WHAT YOU SHOULD DO:
Transcribe every entry below word for word, but skip the pictures.

SUPPLIED RECORDS:

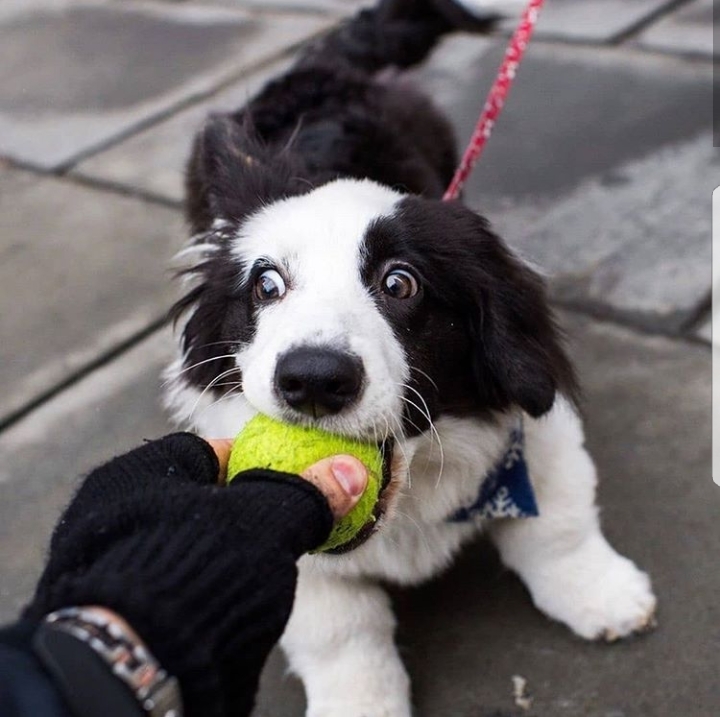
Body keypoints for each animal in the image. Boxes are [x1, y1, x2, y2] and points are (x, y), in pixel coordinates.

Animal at [165, 2, 660, 712]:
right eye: (267, 284)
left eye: (400, 283)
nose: (312, 379)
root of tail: (322, 67)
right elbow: (341, 632)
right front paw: (360, 703)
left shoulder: (536, 425)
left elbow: (557, 521)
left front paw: (604, 595)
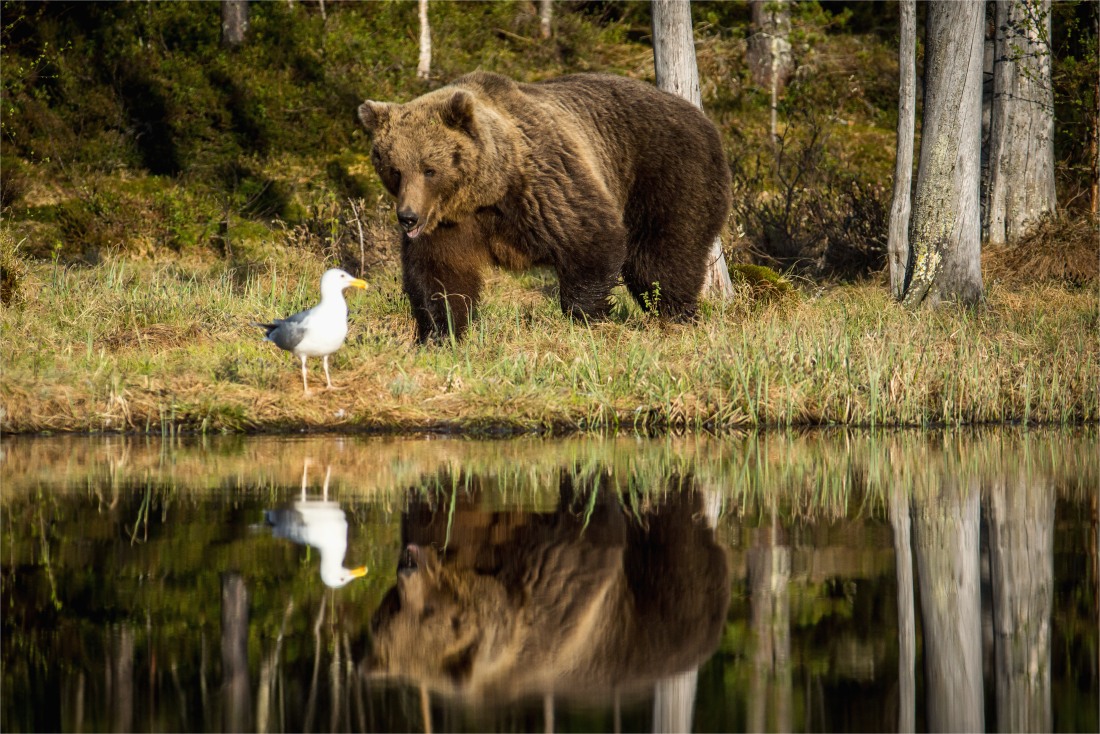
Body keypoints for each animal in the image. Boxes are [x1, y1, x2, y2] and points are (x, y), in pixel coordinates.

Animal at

YOUR RESPONSE:
Body keypoints for each animal in the image. Boxes are [x1, y1, x2, y2] and points are (x, y), in pixel coordinates.

Animal at [165, 2, 660, 712]:
right eye: (267, 284)
left eye: (400, 283)
nose: (312, 379)
root of tail: (322, 67)
right elbow: (341, 632)
right front paw: (360, 703)
left shoulder: (536, 425)
left elbow: (557, 521)
left front paw: (604, 595)
Body keypoints for each animal in the image. Boxes are [x1, y1, x2, y2] and points are (x, y), in pixel coordinates.

Animal at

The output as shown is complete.